The passage of the Nineteenth Amendment in 1920 is one of the landmark events in the women’s rights movement, granting women in the United States the right to vote. The women’s rights movement is still going strong as women across the country, around the world and in other marginalized communities continue to face unequal socioeconomic and political treatment. International Women’s Day, celebrated annually on March 8, seeks to empower women across the globe and commemorate past and current achievements. Women’s History Month, commemorated in the United States every March, honors the contributions of women across a variety of fields, as well as their continuous fight for equal treatment.

“We realize the importance of our voice when we are silenced,” Malala Yousafzai, a Pakistani women’s and human rights activist and 2014 Nobel Peace Prize winner, says in her autobiographical book, “I Am Malala: The Story of the Girl Who Stood Up for Education.”

The National Women’s History Alliance seeks to capture that sentiment with their theme for Women’s History Month this year: “Valiant Women of the Vote: Refusing to Be Silenced.” The theme is a continuation of 2020’s theme for the “Suffrage Centennial.” The organization, expanded from the original National Women’s History Project started in 1980, promotes women’s history and is “committed to the goals of education, empowerment, equality and inclusion,” as shared in their mission statement.
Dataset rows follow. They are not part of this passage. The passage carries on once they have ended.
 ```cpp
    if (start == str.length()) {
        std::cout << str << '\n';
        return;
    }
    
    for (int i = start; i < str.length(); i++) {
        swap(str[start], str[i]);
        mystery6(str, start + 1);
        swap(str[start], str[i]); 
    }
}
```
Not only does the theme highlight the importance of learning about women’s history and their current accomplishments, but specifically strives to feature the intersection of women.

“Multicultural American women are overlooked in most mainstream approaches to U.S. history,” NWHA says about the 2021 theme. “The National Women’s History Alliance is determined that the important roles of multicultural suffragists and voting rights activists continue to be recognized and honored. We refuse to allow their voices to be silenced, even by a pandemic.”